#### [Direction]
Identify each row below in which the word "champagne" appears, and copy those rows out.
•••••
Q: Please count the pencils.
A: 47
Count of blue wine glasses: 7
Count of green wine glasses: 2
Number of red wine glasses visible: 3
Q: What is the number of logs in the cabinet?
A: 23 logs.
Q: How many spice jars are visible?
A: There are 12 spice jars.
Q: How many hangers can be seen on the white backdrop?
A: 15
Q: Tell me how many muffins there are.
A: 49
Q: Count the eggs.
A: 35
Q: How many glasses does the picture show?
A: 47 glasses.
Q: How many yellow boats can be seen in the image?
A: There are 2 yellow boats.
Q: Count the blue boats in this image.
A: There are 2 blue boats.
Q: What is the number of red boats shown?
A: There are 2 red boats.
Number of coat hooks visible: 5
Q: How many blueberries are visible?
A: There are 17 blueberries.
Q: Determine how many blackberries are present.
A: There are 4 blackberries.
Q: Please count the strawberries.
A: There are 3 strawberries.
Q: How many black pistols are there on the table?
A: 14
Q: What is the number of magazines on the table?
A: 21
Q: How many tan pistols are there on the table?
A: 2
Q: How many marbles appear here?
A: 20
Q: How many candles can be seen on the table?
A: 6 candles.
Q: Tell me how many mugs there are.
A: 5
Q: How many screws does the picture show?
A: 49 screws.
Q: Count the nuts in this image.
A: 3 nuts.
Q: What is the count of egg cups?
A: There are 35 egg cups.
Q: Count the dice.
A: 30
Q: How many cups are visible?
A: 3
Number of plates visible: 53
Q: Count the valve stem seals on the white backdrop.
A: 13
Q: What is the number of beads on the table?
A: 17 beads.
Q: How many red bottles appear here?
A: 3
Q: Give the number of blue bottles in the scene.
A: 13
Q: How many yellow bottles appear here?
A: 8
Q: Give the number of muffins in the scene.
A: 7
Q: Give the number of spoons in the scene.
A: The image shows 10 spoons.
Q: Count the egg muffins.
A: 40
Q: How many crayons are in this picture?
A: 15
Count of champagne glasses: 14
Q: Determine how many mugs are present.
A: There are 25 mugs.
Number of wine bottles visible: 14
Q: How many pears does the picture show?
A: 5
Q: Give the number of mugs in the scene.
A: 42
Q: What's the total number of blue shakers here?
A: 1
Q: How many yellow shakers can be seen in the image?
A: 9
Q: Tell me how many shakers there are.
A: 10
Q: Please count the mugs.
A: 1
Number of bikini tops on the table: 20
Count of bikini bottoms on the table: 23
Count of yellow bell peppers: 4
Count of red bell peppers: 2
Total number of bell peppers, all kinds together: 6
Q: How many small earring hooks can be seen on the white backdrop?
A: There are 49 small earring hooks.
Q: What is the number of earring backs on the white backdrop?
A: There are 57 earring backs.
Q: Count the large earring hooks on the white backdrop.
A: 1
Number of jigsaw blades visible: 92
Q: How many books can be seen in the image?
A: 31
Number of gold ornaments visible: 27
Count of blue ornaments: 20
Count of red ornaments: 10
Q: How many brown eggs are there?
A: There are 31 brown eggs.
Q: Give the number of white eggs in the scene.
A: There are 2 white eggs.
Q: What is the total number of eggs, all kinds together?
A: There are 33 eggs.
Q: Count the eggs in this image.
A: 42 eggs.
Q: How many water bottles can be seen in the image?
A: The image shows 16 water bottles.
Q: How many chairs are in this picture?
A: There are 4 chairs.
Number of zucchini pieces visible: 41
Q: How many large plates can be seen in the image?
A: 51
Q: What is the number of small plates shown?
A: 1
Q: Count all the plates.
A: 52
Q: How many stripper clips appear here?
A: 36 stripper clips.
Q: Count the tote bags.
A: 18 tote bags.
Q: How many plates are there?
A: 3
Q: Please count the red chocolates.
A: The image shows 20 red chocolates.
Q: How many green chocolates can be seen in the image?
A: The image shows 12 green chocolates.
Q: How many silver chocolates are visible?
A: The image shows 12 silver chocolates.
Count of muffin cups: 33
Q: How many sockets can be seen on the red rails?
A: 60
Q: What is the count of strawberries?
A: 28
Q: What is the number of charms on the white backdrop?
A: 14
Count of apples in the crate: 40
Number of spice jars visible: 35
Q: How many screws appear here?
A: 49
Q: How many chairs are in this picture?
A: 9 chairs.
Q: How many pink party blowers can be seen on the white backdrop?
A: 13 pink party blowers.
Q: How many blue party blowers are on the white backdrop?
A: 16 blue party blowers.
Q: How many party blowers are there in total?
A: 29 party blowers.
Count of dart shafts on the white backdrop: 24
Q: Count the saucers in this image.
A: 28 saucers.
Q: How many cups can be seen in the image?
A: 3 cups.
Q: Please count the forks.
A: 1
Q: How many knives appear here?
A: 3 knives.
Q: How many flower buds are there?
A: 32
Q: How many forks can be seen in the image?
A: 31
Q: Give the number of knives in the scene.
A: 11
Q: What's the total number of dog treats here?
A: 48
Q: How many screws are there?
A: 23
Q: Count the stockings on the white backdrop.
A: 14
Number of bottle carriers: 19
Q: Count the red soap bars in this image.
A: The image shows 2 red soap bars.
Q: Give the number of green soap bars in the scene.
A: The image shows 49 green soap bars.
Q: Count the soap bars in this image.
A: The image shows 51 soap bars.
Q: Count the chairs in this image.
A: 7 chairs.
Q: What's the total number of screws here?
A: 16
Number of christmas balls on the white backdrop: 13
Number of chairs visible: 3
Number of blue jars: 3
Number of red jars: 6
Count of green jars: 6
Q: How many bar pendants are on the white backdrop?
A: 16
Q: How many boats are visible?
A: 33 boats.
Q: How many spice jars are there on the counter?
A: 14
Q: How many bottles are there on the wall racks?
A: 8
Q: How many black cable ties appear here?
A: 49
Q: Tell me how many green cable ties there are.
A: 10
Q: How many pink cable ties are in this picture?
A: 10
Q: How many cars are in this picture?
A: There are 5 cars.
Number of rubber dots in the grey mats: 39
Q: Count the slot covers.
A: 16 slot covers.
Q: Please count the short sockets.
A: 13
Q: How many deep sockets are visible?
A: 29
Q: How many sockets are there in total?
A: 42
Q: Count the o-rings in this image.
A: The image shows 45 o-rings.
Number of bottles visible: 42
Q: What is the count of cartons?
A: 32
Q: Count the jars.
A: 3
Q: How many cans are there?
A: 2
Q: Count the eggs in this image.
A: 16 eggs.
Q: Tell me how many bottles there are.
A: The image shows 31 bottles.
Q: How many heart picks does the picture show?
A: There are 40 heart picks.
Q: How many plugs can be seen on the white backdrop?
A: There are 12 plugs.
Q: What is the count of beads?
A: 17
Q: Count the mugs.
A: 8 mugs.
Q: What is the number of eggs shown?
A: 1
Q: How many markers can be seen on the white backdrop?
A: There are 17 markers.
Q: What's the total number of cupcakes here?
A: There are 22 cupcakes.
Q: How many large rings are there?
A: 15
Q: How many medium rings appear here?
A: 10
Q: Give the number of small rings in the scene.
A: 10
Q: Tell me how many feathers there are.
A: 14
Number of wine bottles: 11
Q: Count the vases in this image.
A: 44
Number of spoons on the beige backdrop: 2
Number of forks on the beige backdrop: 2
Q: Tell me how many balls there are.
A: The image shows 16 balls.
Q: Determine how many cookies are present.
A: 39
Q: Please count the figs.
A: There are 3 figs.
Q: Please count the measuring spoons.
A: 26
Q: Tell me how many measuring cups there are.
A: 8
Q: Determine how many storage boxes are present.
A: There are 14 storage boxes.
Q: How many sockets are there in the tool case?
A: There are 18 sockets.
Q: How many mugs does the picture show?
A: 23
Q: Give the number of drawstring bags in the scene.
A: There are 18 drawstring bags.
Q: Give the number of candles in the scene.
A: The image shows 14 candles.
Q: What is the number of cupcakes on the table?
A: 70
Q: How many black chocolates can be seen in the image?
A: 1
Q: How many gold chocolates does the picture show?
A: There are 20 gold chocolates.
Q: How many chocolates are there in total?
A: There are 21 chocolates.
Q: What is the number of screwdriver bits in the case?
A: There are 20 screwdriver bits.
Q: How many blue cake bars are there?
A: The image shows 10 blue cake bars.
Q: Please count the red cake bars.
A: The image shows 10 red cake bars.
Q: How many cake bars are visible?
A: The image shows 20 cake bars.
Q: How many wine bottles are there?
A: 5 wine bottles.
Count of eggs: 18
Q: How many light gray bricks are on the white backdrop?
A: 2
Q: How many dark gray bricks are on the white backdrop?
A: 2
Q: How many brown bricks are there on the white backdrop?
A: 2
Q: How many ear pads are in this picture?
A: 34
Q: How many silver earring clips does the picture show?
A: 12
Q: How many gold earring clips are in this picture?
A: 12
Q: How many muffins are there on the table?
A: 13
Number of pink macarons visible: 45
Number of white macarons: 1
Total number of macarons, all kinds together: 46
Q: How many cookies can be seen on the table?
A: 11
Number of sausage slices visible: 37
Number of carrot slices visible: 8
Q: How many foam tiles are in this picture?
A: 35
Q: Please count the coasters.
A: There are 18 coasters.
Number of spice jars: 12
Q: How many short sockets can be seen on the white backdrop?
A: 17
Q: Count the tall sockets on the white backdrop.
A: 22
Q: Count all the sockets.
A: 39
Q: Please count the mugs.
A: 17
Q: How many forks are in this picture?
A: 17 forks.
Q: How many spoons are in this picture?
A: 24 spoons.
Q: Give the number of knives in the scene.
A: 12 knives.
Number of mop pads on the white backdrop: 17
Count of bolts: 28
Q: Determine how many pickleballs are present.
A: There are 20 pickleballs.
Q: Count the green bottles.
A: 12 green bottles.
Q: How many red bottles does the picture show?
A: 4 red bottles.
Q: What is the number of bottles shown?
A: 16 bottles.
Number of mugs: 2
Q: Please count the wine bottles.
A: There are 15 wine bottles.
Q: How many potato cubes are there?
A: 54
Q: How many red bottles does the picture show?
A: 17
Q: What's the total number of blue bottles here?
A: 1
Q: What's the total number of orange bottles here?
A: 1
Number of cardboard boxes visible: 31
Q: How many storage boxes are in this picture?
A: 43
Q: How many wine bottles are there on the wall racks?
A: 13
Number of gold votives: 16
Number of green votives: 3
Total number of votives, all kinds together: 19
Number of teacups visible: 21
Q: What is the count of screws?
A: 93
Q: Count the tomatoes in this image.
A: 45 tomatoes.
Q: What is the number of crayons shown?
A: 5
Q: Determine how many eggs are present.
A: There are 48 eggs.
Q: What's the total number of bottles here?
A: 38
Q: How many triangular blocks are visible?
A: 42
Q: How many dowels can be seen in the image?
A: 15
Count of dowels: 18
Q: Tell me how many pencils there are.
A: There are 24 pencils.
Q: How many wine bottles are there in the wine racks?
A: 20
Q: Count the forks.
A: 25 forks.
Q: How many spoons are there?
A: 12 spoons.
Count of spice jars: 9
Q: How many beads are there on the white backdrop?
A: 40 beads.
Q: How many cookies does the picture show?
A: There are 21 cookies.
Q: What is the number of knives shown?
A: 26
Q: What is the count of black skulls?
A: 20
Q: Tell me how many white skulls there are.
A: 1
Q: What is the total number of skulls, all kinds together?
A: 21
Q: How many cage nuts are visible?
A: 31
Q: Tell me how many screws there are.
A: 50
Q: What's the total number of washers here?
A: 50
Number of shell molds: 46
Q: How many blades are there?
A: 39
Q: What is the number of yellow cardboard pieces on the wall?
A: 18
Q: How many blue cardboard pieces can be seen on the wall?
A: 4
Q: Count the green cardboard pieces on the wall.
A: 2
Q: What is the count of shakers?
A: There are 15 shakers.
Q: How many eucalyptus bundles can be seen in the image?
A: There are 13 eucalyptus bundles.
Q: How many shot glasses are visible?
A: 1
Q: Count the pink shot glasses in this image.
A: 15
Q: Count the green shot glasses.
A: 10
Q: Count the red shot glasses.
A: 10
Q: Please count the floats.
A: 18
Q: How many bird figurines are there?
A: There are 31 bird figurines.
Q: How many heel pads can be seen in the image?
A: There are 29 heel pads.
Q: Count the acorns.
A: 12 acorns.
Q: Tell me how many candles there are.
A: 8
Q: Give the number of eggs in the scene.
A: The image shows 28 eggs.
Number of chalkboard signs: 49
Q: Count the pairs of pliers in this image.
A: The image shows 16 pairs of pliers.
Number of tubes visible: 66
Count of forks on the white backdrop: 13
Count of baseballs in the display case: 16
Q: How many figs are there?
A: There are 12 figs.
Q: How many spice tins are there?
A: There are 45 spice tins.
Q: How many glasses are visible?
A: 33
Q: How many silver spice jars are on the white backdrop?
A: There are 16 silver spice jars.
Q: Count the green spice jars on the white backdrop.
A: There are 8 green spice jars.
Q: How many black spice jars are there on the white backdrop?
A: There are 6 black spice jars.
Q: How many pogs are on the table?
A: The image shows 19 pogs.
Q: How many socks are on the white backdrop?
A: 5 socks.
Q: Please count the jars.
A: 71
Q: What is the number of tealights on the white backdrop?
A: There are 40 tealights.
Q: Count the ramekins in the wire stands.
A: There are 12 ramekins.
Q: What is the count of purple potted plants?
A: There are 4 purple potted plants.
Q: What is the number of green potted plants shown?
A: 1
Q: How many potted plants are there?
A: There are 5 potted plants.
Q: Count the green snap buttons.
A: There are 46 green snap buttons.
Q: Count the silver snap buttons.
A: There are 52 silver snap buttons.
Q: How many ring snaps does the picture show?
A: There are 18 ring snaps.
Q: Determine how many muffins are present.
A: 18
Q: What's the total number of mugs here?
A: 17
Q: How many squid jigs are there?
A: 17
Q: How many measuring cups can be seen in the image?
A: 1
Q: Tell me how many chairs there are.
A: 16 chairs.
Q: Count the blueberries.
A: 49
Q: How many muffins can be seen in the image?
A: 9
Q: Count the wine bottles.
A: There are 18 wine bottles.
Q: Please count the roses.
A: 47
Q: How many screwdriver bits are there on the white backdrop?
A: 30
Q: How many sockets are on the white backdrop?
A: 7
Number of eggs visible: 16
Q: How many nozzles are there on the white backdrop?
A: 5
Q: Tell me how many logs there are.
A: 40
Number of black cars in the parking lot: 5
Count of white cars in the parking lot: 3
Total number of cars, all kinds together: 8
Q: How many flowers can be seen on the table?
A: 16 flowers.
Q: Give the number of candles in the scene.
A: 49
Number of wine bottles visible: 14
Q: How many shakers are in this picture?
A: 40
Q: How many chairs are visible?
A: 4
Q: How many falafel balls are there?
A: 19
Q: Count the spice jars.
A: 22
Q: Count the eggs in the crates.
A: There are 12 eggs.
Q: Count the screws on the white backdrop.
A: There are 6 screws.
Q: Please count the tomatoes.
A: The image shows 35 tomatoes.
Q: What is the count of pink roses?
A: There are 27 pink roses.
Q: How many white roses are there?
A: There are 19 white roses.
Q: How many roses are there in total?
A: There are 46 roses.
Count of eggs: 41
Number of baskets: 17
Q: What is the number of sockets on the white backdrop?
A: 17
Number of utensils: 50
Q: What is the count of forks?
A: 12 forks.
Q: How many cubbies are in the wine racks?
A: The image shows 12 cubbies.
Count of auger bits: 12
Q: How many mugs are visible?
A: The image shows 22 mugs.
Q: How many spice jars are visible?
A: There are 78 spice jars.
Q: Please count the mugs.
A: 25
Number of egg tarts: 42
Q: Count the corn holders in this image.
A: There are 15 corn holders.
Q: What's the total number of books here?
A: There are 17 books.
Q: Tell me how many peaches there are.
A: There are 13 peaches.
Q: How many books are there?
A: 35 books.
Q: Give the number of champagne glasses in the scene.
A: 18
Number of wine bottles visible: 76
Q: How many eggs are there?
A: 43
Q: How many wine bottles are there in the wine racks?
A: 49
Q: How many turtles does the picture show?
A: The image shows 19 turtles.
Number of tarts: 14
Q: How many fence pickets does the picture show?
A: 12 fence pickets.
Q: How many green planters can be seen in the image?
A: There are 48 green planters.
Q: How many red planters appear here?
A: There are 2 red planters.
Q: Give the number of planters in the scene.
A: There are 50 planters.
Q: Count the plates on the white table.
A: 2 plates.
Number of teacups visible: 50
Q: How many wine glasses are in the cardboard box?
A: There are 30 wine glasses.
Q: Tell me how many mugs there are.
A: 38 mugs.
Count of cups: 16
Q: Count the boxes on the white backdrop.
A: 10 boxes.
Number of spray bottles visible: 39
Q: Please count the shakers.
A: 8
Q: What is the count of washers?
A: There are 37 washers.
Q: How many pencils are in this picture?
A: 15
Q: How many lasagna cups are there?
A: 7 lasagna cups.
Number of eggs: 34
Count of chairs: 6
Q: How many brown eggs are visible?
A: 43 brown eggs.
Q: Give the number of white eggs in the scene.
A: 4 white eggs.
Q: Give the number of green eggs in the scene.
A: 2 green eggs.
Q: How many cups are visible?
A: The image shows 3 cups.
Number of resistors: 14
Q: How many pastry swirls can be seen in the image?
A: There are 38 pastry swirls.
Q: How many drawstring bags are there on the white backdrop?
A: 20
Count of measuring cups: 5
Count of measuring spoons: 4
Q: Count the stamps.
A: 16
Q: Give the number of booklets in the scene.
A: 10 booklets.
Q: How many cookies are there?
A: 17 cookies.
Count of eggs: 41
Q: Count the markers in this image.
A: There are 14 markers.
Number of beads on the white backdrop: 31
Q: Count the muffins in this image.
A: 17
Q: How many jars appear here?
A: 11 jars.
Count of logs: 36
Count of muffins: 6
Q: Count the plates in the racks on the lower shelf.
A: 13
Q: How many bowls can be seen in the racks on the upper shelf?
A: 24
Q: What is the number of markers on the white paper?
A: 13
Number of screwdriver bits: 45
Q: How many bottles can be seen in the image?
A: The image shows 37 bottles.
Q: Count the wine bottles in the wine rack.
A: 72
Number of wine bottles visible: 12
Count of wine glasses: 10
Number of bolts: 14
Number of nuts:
•••••
#### [Result]
Count of champagne glasses: 14
Q: Give the number of champagne glasses in the scene.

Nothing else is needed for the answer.